A column role for descriptive, non-analytical columns. Notes, comments, labels.

N

Null Rate

The fraction of missing values in a column. High null rates suggest optional or metadata columns.

P

Primitive Type

Basic data type: string, integer, number, boolean, date, datetime.

Pseudo-Key

A column that appears unique but doesn't represent a meaningful business key. Examples: row_id, uuid, created_at.

Q

Question

In interactive mode, a prompt for user input to resolve ambiguity.

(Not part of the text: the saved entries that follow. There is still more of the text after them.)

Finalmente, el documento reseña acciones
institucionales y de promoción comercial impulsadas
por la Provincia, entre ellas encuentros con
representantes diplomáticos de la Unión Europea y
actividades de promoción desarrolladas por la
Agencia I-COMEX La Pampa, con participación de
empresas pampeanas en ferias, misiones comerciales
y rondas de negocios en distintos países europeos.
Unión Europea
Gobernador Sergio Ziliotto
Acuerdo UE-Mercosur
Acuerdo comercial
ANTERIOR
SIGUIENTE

Types: choose_one, choose_many, confirm.

R

Role

The structural purpose of a column: key, dimension, measure, time, indicator_name, value, series, metadata.

Role Score

A likelihood score (0.0 to 1.0) for each possible role assignment.

S

Series

A column role for embedded time series stored as arrays or objects.

Shape

The structural pattern of a dataset: long_observations, long_indicators, wide_observations, wide_time_columns, series_column.

Shape Result

The output of shape detection: selected hypothesis, ranked alternatives, ambiguity status.

Structural Metadata

Metadata about layout and intent: shape, grain, roles. Distinct from technical, business, operational, or governance metadata.

Structural Type

How values are structured: scalar, array, object.

T

Time

A column role for temporal dimensions. Date or datetime type.

U

Uniqueness Ratio

The fraction of rows with unique grain values. 1.0 means no duplicates.

V

Value

A column role in unpivoted data that holds the numeric value paired with an indicator name.

Value Profile

Distribution statistics for numeric columns: min, max, mean, and ratios for bounded ranges.

W

Wide Observations

Dataset shape with measures as columns. Spreadsheet-style layout.

Wide Time Columns

Dataset shape with time periods encoded in column headers (e.g., 2022, 2023, 2024).